== TEXTAUSZUG ==
——————

Viele kleine und mittelständische Unternehmen verorten diese spezifischen Treasury-Aufgaben zunächst bei Mitarbeitern in der Buchhaltung oder im Controlling. „Das Treasury ist die letzte Position im Finanzbereich, die mit einer Vollzeitstelle besetzt wird“, sagt Heinrich Degenhart, VDT-Vorstand und Professor für Finanzierung und Finanzwirtschaft an der Leuphana Universität Lüneburg.

„Es ist deshalb nur verständlich, dass die kleineren Firmen zunächst auf das bestehende Personal zurückgreifen und es über Zusatzausbildungen weiterentwickeln und erst dann eine Vollzeitkraft einstellen, wenn das Fachwissen nicht mehr ausreicht und die Aufgaben nicht mehr nebenbei erledigt werden können“, sagt der VDT-Vorstand.

Faktoren, von denen der Aufbau eines Treasury abhängt

Ab welcher Unternehmensgröße lohnt sich eine solche Fachkraft oder gar eine eigene Treasury-Abteilung? Grundsätzlich ist es von drei Faktoren abhängig, ob ein Unternehmen ein Treasury aufbauen sollte: dem Internationalisierungsgrad, der Anzahl an Tochterunternehmen und der Anzahl an Bankverbindungen. „Je mehr Währungen, Standorte und Banken ein Unternehmen hat, desto schneller rechnet sich ein Treasury“, sagt Helmut Springer Vice President Sales beim TMS-Anbieter Ion, der spezielle Software für Finanzprozesse anbieten.

——————

== AUFGABEN ==
• a. Von welchen drei Faktoren hängt es laut dem Textauszug ab, ob ein Unternehmen ein Treasury aufbauen sollte?
• b. Schreiben Sie einen Abschnitt aus dem Textauszug wortgetreu ab. Beginnen Sie bei den Worten „Viele kleine und“ und enden Sie nach „sagt der VDT-Vorstand.“.
Die Datensätze haben mit dem Textauszug nichts zu tun.

——————

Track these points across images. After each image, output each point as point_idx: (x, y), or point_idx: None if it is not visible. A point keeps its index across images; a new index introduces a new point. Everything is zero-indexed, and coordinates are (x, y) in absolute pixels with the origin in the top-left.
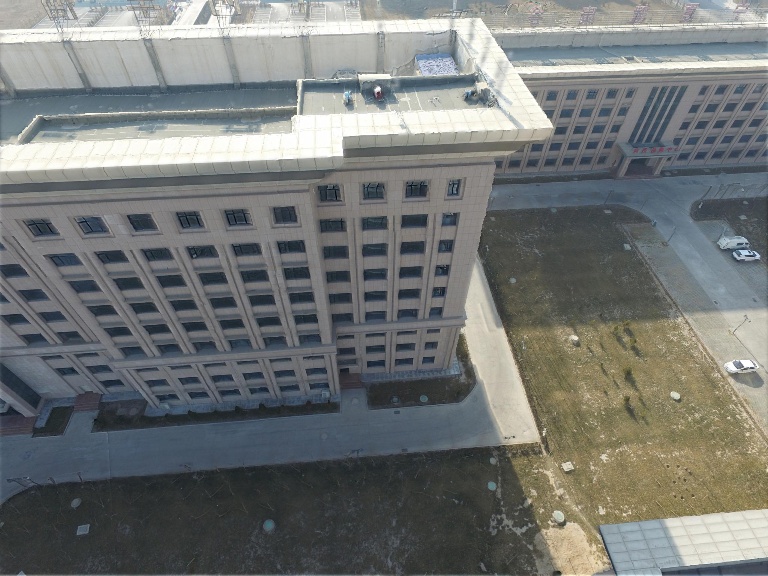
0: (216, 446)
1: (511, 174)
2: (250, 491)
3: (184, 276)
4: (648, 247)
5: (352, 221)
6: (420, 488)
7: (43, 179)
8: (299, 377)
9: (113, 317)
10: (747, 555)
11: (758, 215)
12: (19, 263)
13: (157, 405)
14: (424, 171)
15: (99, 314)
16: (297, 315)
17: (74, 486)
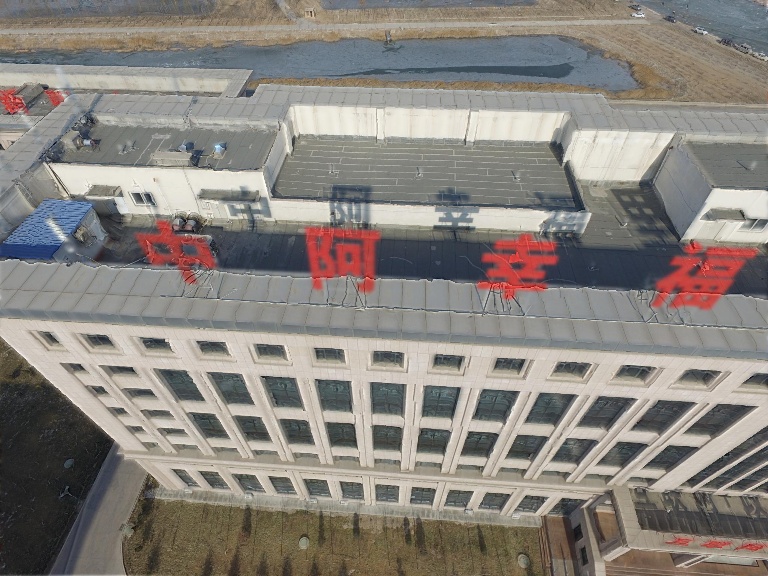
0: None
1: None
2: None
3: None
4: None
5: None
6: None
7: None
8: None
9: None
10: None
11: None
12: None
13: None
14: None
15: None
16: None
17: None
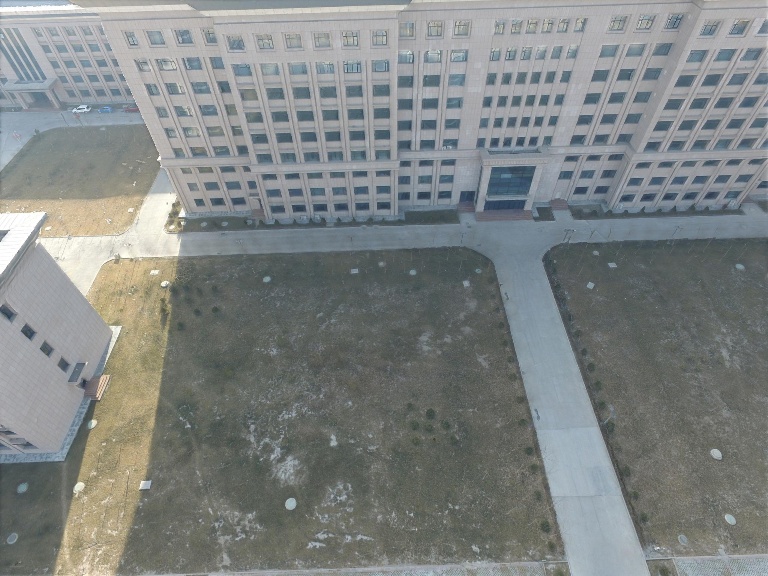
0: (669, 229)
1: None
2: (713, 250)
3: (751, 74)
4: None
5: None
6: None
7: None
8: (728, 184)
9: (671, 111)
10: None
11: None
12: (638, 67)
13: (614, 205)
14: None
15: (664, 109)
16: None
17: (588, 245)
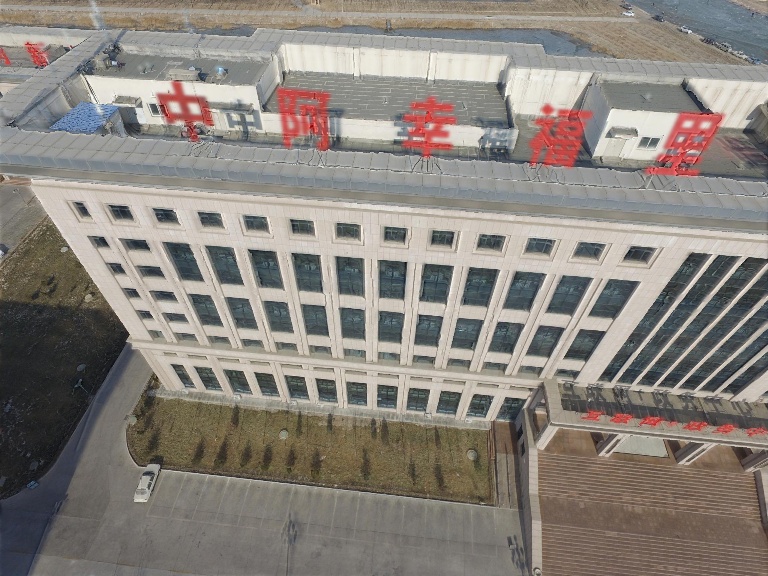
0: None
1: None
2: None
3: None
4: None
5: None
6: None
7: None
8: None
9: None
10: None
11: None
12: None
13: None
14: None
15: None
16: None
17: None
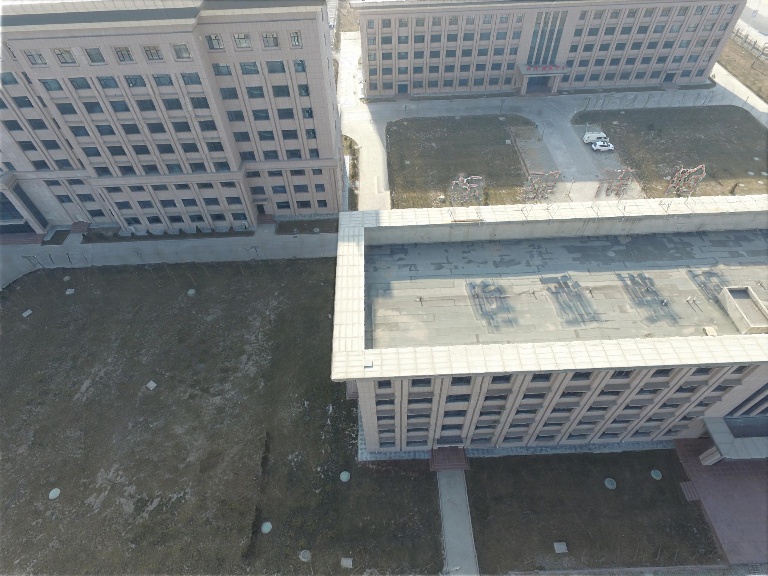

——————

== ANTWORTEN JE AUFGABE ==
• a. Vom Internationalisierungsgrad, der Anzahl an Tochterunternehmen und der Anzahl an Bankverbindungen.

• b.
Viele kleine und mittelständische Unternehmen verorten diese spezifischen Treasury-Aufgaben zunächst bei Mitarbeitern in der Buchhaltung oder im Controlling. „Das Treasury ist die letzte Position im Finanzbereich, die mit einer Vollzeitstelle besetzt wird“, sagt Heinrich Degenhart, VDT-Vorstand und Professor für Finanzierung und Finanzwirtschaft an der Leuphana Universität Lüneburg.

„Es ist deshalb nur verständlich, dass die kleineren Firmen zunächst auf das bestehende Personal zurückgreifen und es über Zusatzausbildungen weiterentwickeln und erst dann eine Vollzeitkraft einstellen, wenn das Fachwissen nicht mehr ausreicht und die Aufgaben nicht mehr nebenbei erledigt werden können“, sagt der VDT-Vorstand.